- Born: February 1849
- Died: 21 November 1904 (aged 55)
- Spouse: Julia Frankau
- Children: Gilbert Frankau, Ronald Frankau, Jack Frankau, Joan Frankau

= Arthur Frankau =

Son of Joseph Frankau (1849–1904)

Arthur Frankau (February 1849 – 21 November 1904) was the son of Bavarian-born Joseph Frankau (previously Frankenau), a Jewish merchant who moved to London from Frankfurt in 1837. Arthur ran the firm successfully, but suffered a bad shock from a breach of verbal trust with a major supplier, and he soon died, to be replaced as head of the firm by his 21-year-old son, the future novelist Gilbert Frankau.

==Family and business background==

Based initially in London's Whitechapel, by the mid-1840s Joseph Frankau had successfully established himself as an importer of leeches and cigars, trading as J. Frankau & Co. Meanwhile, Joseph's younger brothers Nathan and Adolph Frankau had emigrated from Germany to the U.S.A. where they set up a dry goods business.

Nathan Frankau remained in the U.S., establishing himself successfully as an importer and retailer of fancy goods, first in New Haven CT and later in New York NY: "Every piece of merchandise in his shop was bought by him because he thought it was fine." Adolph left New Haven for London (England), and started a business (Adolph Frankau & Co.) which later became known as a leading supplier of briar pipes such as the BBB brand. Their younger brothers Sidney and Henry Frankau also came to London, Sidney trading in partnership with Adolph in the early 1850s before starting his own firm (Sidney Frankau & Co.), again importing pipes and fancy goods. Henry appears as a member of Joseph Frankau's household, employed as a clerk at Joseph's firm, in the 1851 Census, by which time Joseph and his family had left Whitechapel for a home in the more salubrious surroundings of Duncan Terrace, Islington. Arthur Frankau, born at 22 Great Alie Street in February 1849, was to be the last of Joseph's children whose birth was registered in the Whitechapel District: his younger sister Alice was born in Islington in 1852, and younger brother Edwin in Hampstead in 1854. In the mid-1850s, Joseph and Adolph Frankau and their families, and Sidney Frankau, all resided in Hampstead. Arthur Frankau and his generation were cousins of New York actor Joseph Frankau, who was one of Nathan Frankau's children.

DATA LINES:
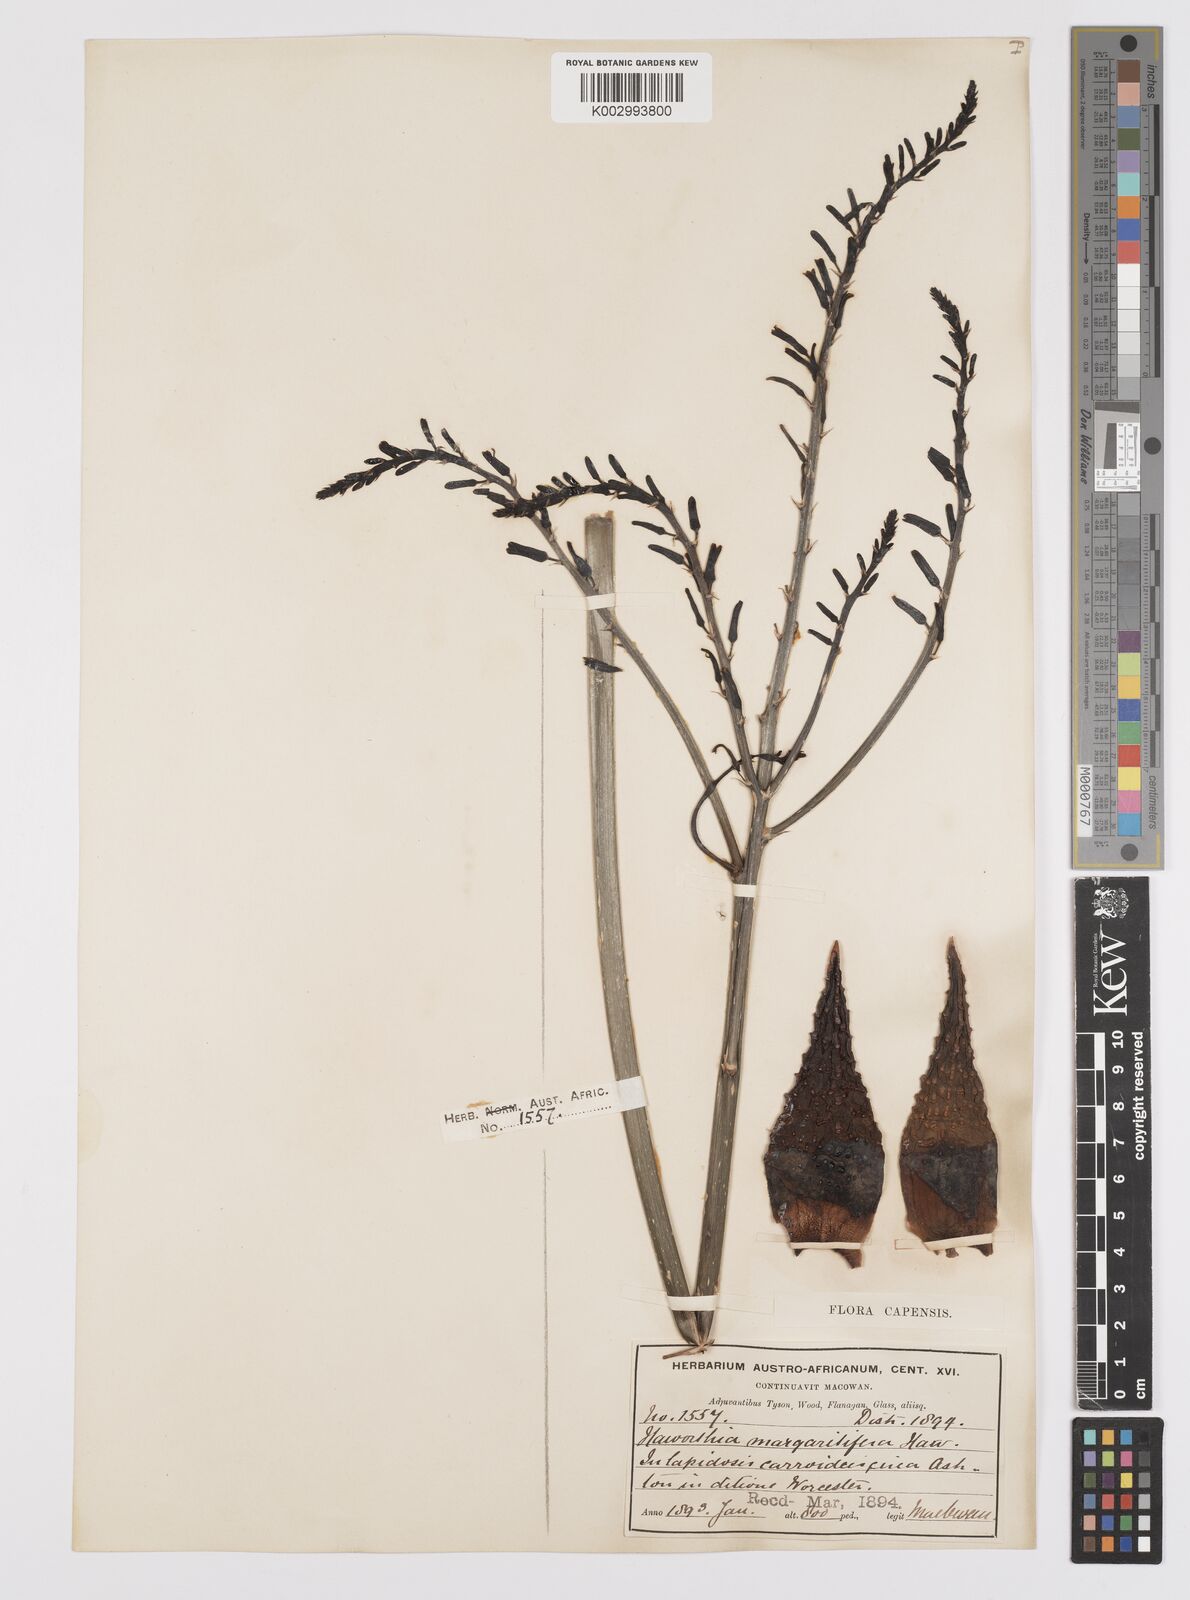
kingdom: Plantae
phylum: Tracheophyta
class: Liliopsida
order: Asparagales
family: Asphodelaceae
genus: Tulista
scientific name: Tulista pumila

REQUIREMENT:
Answer these from the Arthur Frankau text:
1. From which city did Joseph Frankau move to London, and in what year?
2. What goods was Joseph Frankau importing by the mid-1840s?
3. Which brand of briar pipe is given for Adolph Frankau & Co.?
The entries come from a different source than the Arthur Frankau text.

RESPONSE TO THE TASK:
1. Frankfurt, in 1837.
2. Leeches and cigars.
3. The BBB brand.